What to produce:
Rewrite the material from its beginning through the line containing "Quando vale a pena pedir crédito mesmo com", substituting "financiamento" for every "empréstimo" and leaving everything else unchanged. Omit the pictures.

Data:
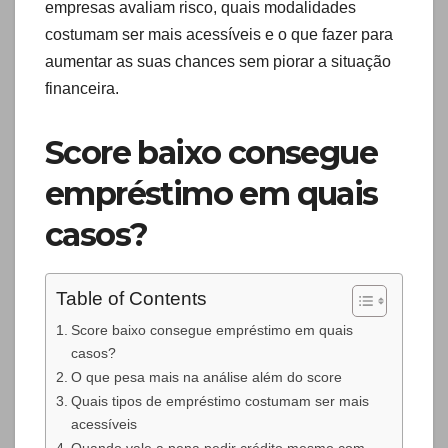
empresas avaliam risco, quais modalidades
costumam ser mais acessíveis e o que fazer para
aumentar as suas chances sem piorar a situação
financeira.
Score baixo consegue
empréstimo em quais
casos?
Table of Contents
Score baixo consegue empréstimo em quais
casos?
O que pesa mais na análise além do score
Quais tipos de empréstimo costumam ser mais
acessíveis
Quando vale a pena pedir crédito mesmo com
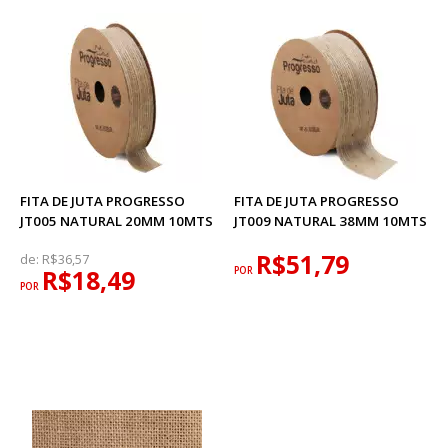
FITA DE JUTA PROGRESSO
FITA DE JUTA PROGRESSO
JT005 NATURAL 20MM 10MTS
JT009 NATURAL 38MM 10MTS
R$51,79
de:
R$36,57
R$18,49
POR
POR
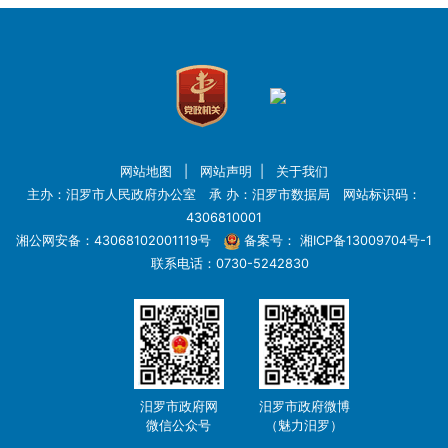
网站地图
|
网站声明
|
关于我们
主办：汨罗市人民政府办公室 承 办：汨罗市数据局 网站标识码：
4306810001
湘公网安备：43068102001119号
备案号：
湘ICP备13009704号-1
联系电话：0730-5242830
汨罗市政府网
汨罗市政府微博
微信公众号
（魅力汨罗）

Written reply:
empresas avaliam risco, quais modalidades
costumam ser mais acessíveis e o que fazer para
aumentar as suas chances sem piorar a situação
financeira.
Score baixo consegue
financiamento em quais
casos?
Table of Contents
Score baixo consegue financiamento em quais
casos?
O que pesa mais na análise além do score
Quais tipos de financiamento costumam ser mais
acessíveis
Quando vale a pena pedir crédito mesmo com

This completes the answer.